**REQUIRED WORK**
Could you repeat the records below exactly as written?

(Stored data)

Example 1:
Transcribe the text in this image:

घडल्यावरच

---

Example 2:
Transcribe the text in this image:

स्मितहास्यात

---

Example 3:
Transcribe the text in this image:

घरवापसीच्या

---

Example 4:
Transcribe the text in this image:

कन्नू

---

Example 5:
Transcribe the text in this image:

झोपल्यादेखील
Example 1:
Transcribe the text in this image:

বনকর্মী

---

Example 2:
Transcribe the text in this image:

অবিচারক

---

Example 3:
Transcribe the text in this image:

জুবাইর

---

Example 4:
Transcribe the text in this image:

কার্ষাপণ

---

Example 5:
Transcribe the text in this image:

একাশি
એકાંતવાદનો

**SOLUTION**
Example 1:
Transcribe the text in this image:

घडल्यावरच

---

Example 2:
Transcribe the text in this image:

स्मितहास्यात

---

Example 3:
Transcribe the text in this image:

घरवापसीच्या

---

Example 4:
Transcribe the text in this image:

कन्नू

---

Example 5:
Transcribe the text in this image:

झोपल्यादेखील
Example 1:
Transcribe the text in this image:

বনকর্মী

---

Example 2:
Transcribe the text in this image:

অবিচারক

---

Example 3:
Transcribe the text in this image:

জুবাইর

---

Example 4:
Transcribe the text in this image:

কার্ষাপণ

---

Example 5:
Transcribe the text in this image:

একাশি
એકાંતવાદનો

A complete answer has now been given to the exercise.